→ **Required work**
Write out the rows below word for word, from the first one through the line containing "The distant tree is". Leave the picture out of your copy.

○ ○ ○ ○

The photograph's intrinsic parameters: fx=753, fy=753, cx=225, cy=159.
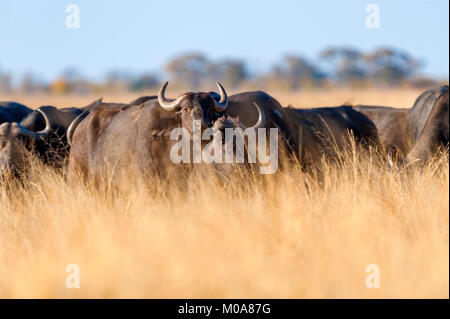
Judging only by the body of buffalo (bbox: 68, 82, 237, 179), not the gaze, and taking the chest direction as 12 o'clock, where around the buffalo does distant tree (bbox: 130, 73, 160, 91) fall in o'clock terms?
The distant tree is roughly at 9 o'clock from the buffalo.

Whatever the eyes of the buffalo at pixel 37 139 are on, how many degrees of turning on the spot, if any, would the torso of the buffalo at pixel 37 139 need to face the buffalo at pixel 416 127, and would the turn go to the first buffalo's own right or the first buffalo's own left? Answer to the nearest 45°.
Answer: approximately 135° to the first buffalo's own left

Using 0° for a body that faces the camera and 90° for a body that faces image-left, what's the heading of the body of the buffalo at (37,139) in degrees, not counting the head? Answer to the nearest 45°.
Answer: approximately 45°

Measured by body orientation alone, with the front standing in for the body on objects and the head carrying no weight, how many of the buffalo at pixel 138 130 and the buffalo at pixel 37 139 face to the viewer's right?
1

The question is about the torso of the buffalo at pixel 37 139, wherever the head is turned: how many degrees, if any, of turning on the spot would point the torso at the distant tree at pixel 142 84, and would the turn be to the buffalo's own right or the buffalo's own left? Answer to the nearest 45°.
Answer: approximately 135° to the buffalo's own right

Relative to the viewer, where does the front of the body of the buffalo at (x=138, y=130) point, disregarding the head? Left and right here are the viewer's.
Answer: facing to the right of the viewer

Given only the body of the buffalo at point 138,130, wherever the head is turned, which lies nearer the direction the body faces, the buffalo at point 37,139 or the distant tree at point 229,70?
the distant tree

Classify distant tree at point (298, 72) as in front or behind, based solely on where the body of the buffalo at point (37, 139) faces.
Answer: behind

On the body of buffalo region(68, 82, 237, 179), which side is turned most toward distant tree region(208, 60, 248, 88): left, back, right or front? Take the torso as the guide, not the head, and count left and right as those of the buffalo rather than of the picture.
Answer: left
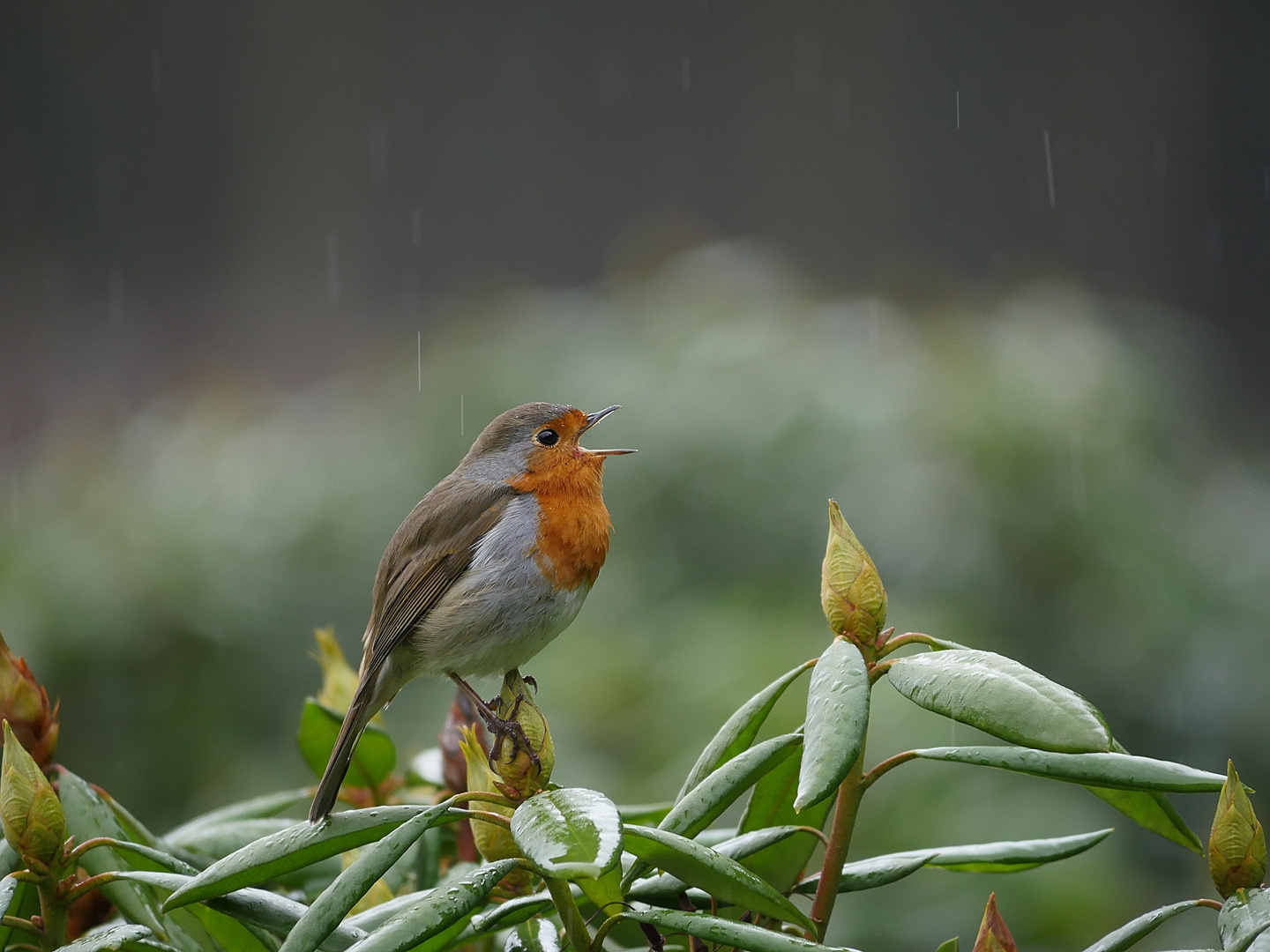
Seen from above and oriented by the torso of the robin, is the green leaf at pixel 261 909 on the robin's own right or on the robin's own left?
on the robin's own right

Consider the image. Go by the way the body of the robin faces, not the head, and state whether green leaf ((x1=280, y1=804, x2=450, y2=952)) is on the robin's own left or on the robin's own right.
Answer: on the robin's own right

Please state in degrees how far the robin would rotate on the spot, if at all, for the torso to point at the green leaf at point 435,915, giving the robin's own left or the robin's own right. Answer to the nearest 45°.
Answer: approximately 90° to the robin's own right

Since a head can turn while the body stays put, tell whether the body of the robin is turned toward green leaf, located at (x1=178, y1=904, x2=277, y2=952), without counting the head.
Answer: no

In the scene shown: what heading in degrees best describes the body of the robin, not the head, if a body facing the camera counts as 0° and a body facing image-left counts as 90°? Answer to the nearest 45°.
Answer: approximately 270°

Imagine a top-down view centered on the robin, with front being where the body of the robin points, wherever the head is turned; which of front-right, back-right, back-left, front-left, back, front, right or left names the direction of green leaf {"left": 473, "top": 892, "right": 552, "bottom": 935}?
right

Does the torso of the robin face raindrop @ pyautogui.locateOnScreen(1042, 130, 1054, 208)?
no
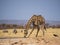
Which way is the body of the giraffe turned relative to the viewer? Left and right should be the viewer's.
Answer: facing the viewer and to the left of the viewer
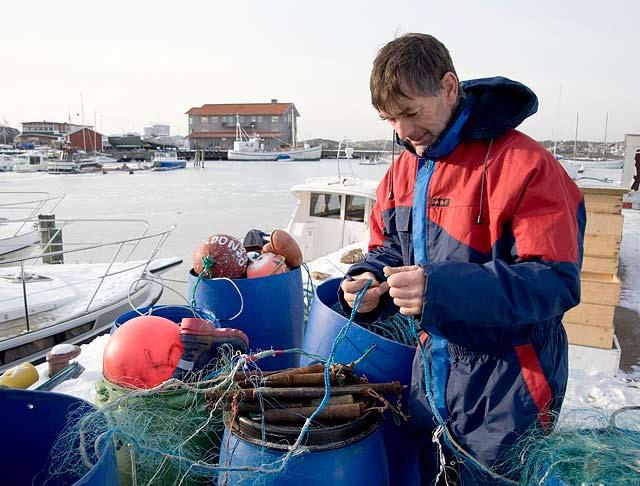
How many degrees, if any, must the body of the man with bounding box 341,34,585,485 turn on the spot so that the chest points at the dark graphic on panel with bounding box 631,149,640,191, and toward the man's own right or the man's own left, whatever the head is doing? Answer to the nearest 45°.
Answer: approximately 135° to the man's own right

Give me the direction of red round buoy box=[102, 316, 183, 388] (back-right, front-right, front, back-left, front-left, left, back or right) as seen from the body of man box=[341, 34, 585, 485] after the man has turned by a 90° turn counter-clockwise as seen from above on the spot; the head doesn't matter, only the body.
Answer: back-right

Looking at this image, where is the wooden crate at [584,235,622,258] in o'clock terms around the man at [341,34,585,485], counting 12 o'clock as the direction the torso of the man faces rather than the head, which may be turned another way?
The wooden crate is roughly at 5 o'clock from the man.

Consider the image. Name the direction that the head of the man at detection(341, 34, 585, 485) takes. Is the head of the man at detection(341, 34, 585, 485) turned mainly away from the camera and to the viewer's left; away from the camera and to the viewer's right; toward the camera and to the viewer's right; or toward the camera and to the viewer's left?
toward the camera and to the viewer's left

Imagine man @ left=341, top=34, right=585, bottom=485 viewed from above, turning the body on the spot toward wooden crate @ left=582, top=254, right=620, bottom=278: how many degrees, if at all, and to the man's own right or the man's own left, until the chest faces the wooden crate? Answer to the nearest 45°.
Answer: approximately 135° to the man's own right

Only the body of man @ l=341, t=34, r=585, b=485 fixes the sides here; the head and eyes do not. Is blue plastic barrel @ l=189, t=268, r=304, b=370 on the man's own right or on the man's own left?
on the man's own right

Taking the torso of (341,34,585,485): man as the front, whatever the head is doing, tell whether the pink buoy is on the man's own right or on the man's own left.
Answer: on the man's own right

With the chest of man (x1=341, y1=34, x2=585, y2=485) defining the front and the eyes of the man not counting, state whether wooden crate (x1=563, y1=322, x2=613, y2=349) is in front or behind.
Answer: behind

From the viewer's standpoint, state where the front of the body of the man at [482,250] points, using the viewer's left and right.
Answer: facing the viewer and to the left of the viewer

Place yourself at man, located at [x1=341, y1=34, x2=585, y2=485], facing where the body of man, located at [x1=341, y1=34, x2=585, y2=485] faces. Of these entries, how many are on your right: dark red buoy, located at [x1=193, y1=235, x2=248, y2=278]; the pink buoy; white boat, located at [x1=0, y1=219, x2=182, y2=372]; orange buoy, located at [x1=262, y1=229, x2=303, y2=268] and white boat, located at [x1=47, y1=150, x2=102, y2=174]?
5

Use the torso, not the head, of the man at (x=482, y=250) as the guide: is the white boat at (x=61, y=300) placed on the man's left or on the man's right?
on the man's right

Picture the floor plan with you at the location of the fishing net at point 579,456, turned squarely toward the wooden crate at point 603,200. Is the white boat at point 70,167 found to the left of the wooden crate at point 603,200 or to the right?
left

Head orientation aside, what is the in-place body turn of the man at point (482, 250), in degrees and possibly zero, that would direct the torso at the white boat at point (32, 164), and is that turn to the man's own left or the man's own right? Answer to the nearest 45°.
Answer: approximately 90° to the man's own right

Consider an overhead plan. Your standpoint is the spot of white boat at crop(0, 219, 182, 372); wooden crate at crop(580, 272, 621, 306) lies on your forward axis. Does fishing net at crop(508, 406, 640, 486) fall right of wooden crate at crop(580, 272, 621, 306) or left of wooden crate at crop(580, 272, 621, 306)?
right
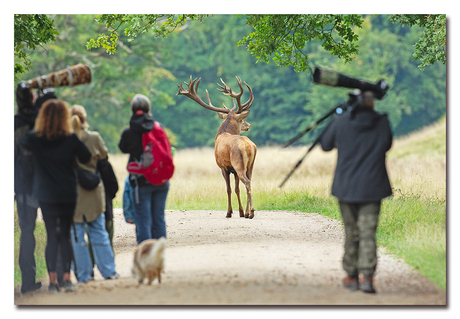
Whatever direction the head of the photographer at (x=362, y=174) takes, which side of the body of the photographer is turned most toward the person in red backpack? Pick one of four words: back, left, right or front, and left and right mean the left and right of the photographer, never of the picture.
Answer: left

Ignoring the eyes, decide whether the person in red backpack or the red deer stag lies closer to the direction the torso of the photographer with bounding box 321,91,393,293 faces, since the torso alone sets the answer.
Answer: the red deer stag

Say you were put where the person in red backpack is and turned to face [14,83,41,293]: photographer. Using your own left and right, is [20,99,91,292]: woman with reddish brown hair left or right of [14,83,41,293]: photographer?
left

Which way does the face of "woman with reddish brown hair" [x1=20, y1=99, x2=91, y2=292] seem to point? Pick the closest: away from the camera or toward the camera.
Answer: away from the camera

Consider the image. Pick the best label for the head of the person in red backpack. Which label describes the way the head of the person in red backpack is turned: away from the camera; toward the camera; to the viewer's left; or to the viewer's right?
away from the camera

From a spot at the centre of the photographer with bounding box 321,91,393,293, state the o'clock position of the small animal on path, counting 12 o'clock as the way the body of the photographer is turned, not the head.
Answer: The small animal on path is roughly at 9 o'clock from the photographer.

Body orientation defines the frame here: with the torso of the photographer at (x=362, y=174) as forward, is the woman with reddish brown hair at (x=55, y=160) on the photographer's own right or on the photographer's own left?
on the photographer's own left

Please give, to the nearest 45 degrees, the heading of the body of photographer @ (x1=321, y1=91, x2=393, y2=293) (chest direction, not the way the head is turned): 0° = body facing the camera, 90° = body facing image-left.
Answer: approximately 180°

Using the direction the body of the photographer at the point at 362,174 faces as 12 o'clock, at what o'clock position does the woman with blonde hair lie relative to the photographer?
The woman with blonde hair is roughly at 9 o'clock from the photographer.

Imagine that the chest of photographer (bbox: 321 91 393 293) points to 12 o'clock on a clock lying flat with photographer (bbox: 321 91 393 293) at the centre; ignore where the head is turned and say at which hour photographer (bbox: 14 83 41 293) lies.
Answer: photographer (bbox: 14 83 41 293) is roughly at 9 o'clock from photographer (bbox: 321 91 393 293).

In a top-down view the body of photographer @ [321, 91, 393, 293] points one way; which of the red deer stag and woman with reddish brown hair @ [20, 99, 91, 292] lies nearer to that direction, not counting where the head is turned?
the red deer stag
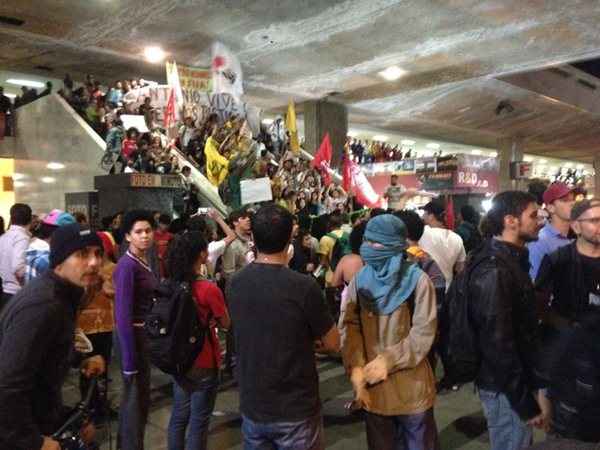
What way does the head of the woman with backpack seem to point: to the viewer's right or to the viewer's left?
to the viewer's right

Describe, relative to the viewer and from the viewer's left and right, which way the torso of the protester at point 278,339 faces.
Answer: facing away from the viewer

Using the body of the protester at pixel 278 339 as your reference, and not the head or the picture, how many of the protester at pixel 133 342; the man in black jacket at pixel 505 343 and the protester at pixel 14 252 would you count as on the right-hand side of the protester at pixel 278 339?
1

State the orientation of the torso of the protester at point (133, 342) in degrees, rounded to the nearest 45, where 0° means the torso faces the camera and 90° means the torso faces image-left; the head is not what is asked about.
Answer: approximately 315°

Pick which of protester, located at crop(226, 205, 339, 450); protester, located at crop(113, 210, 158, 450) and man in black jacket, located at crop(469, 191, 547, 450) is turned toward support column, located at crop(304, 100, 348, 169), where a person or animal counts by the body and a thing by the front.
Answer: protester, located at crop(226, 205, 339, 450)

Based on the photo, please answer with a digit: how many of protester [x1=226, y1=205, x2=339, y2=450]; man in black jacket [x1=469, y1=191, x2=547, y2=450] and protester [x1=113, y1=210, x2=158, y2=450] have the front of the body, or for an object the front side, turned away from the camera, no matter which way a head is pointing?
1

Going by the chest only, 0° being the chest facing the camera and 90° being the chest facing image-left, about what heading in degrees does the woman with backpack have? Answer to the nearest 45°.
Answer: approximately 225°

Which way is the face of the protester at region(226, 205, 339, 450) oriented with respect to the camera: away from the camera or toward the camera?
away from the camera
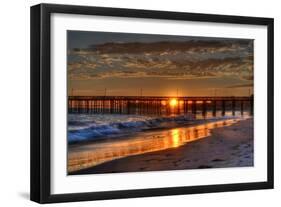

○ ○ ○ ○

→ **Finished exercise**
The photograph's intrinsic parameters: fx=753, fy=753, cx=225, cy=159.
Judging only by the body of buffalo (bbox: 68, 82, 237, 179), not the gaze, and taking the chest direction as 12 o'clock, where around the buffalo does distant tree (bbox: 130, 73, 160, 91) fall in o'clock terms?
The distant tree is roughly at 9 o'clock from the buffalo.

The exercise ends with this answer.